Titanium Bubbles Could Be Key to Starburst Research | Science

Cassiopeia A is a large expanding sphere of hot gas. It is the most recent remnant of an exploded star, to our knowledge. The explosion happened about 340 years ago. Light from the supernova first reached our Earth around 1670.

Researchers often see Cassiopeia A because it is quite close to astronomical standards. We can learn a lot about the evolution of the universe this way. When stars explode, their elements are found in space. Using telescopes like NASA’s Chandra X-ray Observatory, scientists can find out which ones are from Cassiopeia A.

Even stars with a mass greater than 10 times our sun explode when they run out of fuel, but scientists don’t know why. The explosions made it possible to find certain elements, such as gold and titanium, everywhere in our universe.

“Scientists believe that most of the titanium we use in our daily lives is produced when stars explode,” said Toshiki Sato, lead author of the study and assistant professor at Rikkyo University in Tokyo, Japan.
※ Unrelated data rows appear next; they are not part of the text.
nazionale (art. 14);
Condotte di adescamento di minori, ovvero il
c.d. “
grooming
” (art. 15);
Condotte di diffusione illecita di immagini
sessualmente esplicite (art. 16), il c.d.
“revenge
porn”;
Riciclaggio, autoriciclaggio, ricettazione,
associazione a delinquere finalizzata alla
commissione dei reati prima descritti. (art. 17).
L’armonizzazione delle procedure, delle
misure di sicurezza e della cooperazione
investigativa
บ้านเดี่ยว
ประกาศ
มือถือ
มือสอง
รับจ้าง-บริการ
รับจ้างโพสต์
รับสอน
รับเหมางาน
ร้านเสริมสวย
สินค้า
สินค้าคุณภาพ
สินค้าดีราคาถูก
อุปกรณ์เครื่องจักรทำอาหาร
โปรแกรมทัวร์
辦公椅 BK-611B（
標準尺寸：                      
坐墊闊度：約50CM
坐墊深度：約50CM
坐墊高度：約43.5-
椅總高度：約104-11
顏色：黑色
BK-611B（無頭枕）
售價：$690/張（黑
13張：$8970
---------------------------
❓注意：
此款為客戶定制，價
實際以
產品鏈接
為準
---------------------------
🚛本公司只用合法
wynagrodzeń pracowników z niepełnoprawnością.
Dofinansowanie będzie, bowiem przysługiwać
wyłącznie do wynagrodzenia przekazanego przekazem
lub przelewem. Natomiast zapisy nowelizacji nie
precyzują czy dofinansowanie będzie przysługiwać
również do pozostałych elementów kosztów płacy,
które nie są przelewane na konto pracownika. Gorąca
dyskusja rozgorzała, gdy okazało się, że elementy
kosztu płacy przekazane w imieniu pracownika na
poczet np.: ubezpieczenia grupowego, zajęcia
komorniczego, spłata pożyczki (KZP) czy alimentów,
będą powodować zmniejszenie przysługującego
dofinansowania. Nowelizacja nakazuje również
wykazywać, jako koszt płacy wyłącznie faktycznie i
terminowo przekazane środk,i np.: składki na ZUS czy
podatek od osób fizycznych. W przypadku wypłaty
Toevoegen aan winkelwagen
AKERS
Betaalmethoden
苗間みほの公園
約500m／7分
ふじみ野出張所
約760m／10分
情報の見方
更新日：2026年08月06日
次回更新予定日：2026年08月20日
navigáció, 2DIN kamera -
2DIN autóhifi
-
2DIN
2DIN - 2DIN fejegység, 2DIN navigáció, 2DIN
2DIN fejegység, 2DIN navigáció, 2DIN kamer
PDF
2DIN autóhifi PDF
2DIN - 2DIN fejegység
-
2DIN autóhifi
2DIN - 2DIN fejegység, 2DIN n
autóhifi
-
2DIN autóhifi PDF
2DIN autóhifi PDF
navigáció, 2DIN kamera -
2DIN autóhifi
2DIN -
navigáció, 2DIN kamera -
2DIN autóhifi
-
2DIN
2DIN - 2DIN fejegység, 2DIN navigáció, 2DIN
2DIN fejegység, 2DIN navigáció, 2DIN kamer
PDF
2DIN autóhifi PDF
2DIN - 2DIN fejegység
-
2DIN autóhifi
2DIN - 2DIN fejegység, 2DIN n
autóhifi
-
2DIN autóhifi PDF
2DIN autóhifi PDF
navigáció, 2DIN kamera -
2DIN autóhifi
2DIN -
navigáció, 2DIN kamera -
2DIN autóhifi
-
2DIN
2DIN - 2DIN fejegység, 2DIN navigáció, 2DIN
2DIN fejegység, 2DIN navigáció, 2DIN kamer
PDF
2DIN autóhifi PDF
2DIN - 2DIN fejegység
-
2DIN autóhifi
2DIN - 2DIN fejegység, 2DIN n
When stars explode, they turn into a black hole or a neutron star. New elements are created in a neutron star. When scientists looked at this phenomenon, they found that the energy was consumed quickly, causing the shock wave to block. This prevents a supernova explosion.

New computer simulations suggest a missing element that keeps the supernova going: neutrinos. These low-mass ghostly particles, created during the formation of a neutron star, can trigger bubbles from elements that eject, propel the shock wave, and activate a supernova.

The explosion that triggered the Cassiopeia A supernova was likely caused by neutrinos, the new study finds. NASA’s Chandra data shows that some structures have moved away from the supernova. The structures contain titanium and chromium, as well as iron.

“We’ve never seen these titanium bubbles in the remains of a supernova before. We could only achieve this result thanks to the extremely sharp images of Chandra, ”said Keiichi Maeda, co-author of the study and professor at Kyoto University in Japan. “Our findings are an important step in finding out how these stars explode into supernovae.”

The research means that fragments of titanium were created deep within the star when the supernova took place. The amount of titanium produced by this supernova is greater than the total mass of the Earth. The results also support the theory that explosions caused by neutrinos may explain some star explosions.